**What to do:**
Reproduce the entries exactly, beginning with the line containing "1 Krussell, Ohanian, Rios-Rull" and ending with their last line, both included.

[Stored records]
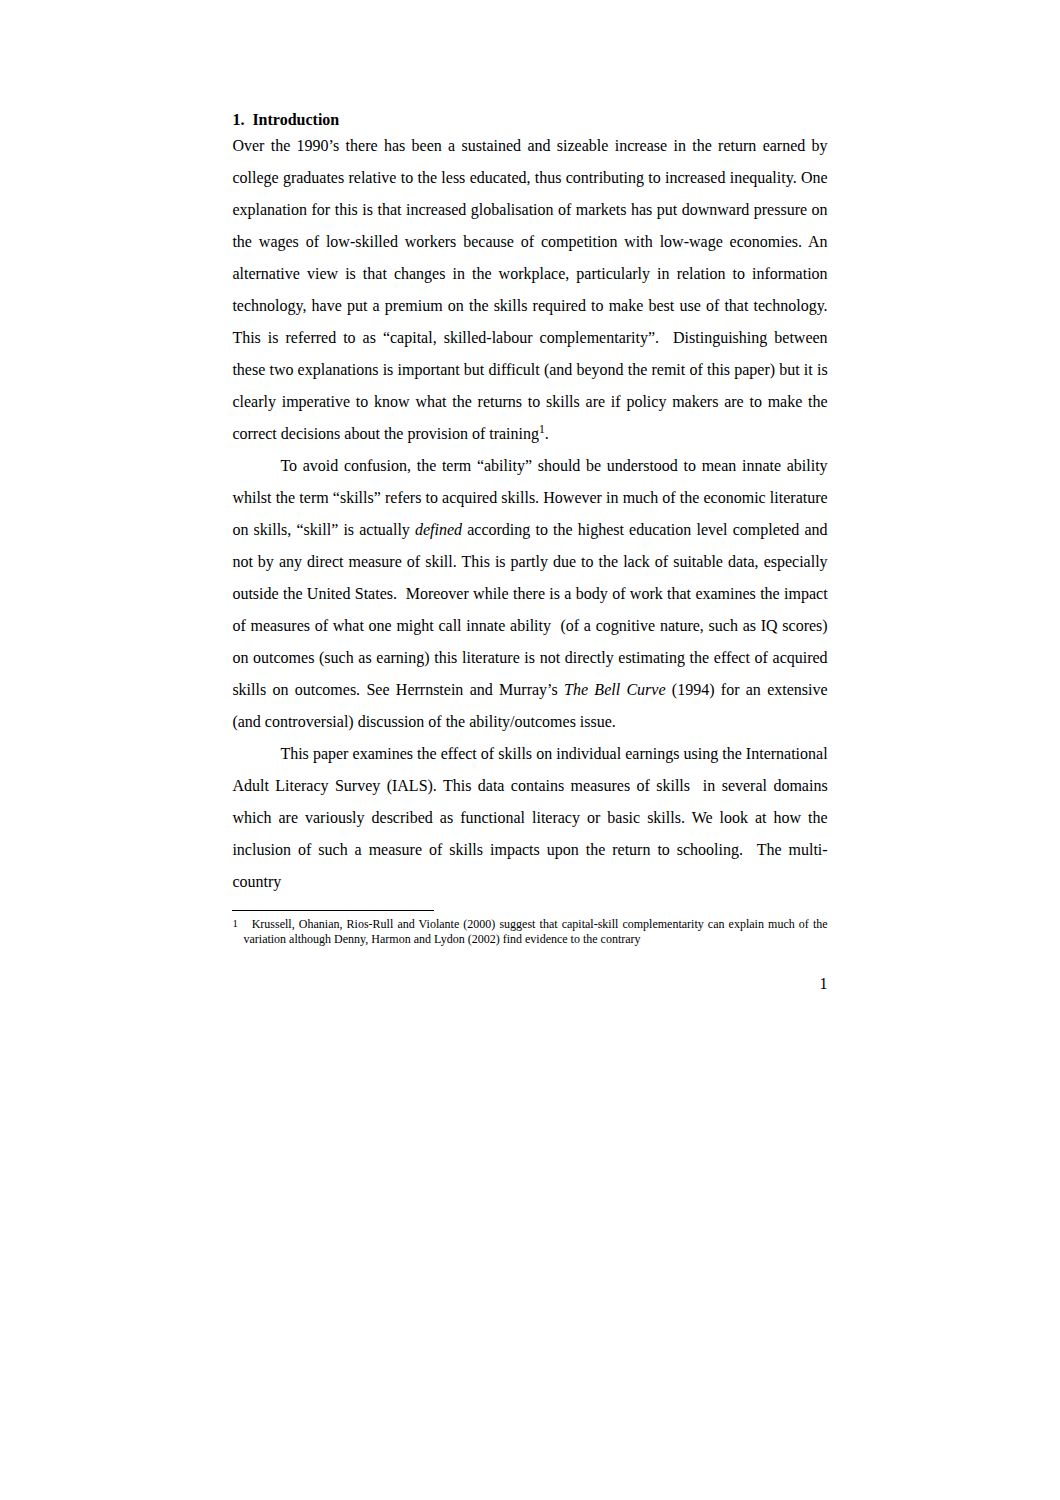1. Introduction
Over the 1990’s there has been a sustained and sizeable increase in the return earned by college graduates relative to the less educated, thus contributing to increased inequality. One explanation for this is that increased globalisation of markets has put downward pressure on the wages of low-skilled workers because of competition with low-wage economies. An alternative view is that changes in the workplace, particularly in relation to information technology, have put a premium on the skills required to make best use of that technology. This is referred to as “capital, skilled-labour complementarity”. Distinguishing between these two explanations is important but difficult (and beyond the remit of this paper) but it is clearly imperative to know what the returns to skills are if policy makers are to make the correct decisions about the provision of training1.
To avoid confusion, the term “ability” should be understood to mean innate ability whilst the term “skills” refers to acquired skills. However in much of the economic literature on skills, “skill” is actually defined according to the highest education level completed and not by any direct measure of skill. This is partly due to the lack of suitable data, especially outside the United States. Moreover while there is a body of work that examines the impact of measures of what one might call innate ability (of a cognitive nature, such as IQ scores) on outcomes (such as earning) this literature is not directly estimating the effect of acquired skills on outcomes. See Herrnstein and Murray’s The Bell Curve (1994) for an extensive (and controversial) discussion of the ability/outcomes issue.
This paper examines the effect of skills on individual earnings using the International Adult Literacy Survey (IALS). This data contains measures of skills in several domains which are variously described as functional literacy or basic skills. We look at how the inclusion of such a measure of skills impacts upon the return to schooling. The multi-country
1 Krussell, Ohanian, Rios-Rull and Violante (2000) suggest that capital-skill complementarity can explain much of the variation although Denny, Harmon and Lydon (2002) find evidence to the contrary
1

**Task answer:**
1 Krussell, Ohanian, Rios-Rull and Violante (2000) suggest that capital-skill complementarity can explain much of the variation although Denny, Harmon and Lydon (2002) find evidence to the contrary
1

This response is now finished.